As someone points out in the film itself (I forget who, perhaps Faraci?) there’s no way in hell Jodorowsky’s vision for Dunecould have been made in the way he imagined it back when he was trying to get it greenlit. It’s a technological impossibility. This was before Star Wars and nothing in that film comes close to the scale and psychedelia Jodo aspired to here. The crack team of artists he assembled reads on paper like a surrealistic 60s sci-fi supergroup – HR Giger, Moebius, Dan O’Bannon, Chris Foss, Pink Floyd, Salvador Dali, Orson Welles, Mick Jagger, the list goes on and on. It’s easy to see why they would all jump on board Jodorowsky’s crazy train, even in an interview setting he is an extremely magnetic, fascinating and hypnotic presence. Wild eyed and passionate but also spiritual and seemingly kind-hearted.
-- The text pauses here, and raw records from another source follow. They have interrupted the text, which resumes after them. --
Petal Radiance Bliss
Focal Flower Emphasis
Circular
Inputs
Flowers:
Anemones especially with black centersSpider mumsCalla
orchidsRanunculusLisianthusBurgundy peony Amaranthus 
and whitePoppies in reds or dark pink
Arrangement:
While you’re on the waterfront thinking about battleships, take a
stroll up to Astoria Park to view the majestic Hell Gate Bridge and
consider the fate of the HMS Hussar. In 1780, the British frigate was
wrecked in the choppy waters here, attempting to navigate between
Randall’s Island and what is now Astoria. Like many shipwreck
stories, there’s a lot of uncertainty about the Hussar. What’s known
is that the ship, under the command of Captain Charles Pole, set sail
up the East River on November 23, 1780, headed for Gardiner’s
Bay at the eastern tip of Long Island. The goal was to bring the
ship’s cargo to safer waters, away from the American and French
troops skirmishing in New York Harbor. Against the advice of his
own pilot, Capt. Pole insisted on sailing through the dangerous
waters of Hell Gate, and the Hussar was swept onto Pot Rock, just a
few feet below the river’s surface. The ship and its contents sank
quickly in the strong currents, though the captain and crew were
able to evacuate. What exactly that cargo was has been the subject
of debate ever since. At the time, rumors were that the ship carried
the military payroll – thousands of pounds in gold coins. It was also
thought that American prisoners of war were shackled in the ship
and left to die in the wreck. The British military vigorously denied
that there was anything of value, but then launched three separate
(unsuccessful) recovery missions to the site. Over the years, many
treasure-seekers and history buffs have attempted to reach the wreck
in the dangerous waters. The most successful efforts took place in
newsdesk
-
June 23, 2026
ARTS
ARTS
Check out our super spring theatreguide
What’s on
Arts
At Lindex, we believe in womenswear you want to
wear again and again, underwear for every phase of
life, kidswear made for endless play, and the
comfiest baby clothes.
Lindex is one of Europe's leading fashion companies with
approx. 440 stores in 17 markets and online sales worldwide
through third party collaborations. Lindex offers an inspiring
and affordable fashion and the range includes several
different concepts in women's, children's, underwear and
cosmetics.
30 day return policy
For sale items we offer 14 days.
He’s like Captain Beefhart meets Professor X. There have been enough dark stories about Jodorowsky’s methods to suggest a darker, challenging side but it all seems to be in the pursuit of great art, for better or worse. Also there’s a bit where his cat crashes an interview and the film stops to savour the moment before Jorodowsky continues with the cat in his arms as if nothing has happened. Amazing.

While you’ll constantly bemoan the fact Jorodorwsky’s Dune doesn’t actually exist, the film’s collage of production designs, storyboards, animatics and script excerpts has pushed the film out of the purgatory-esque imaginations of the few who failed to bring it to life into the transcendent imaginations of the millions of people who never got chance to see it. Anyone who watches Jodorowsky’s Dune will visualise their own Jodorowsky Dune in their mind and understand, just as Jodorowsky and his team did, that this would have been one hell of a fucking movie.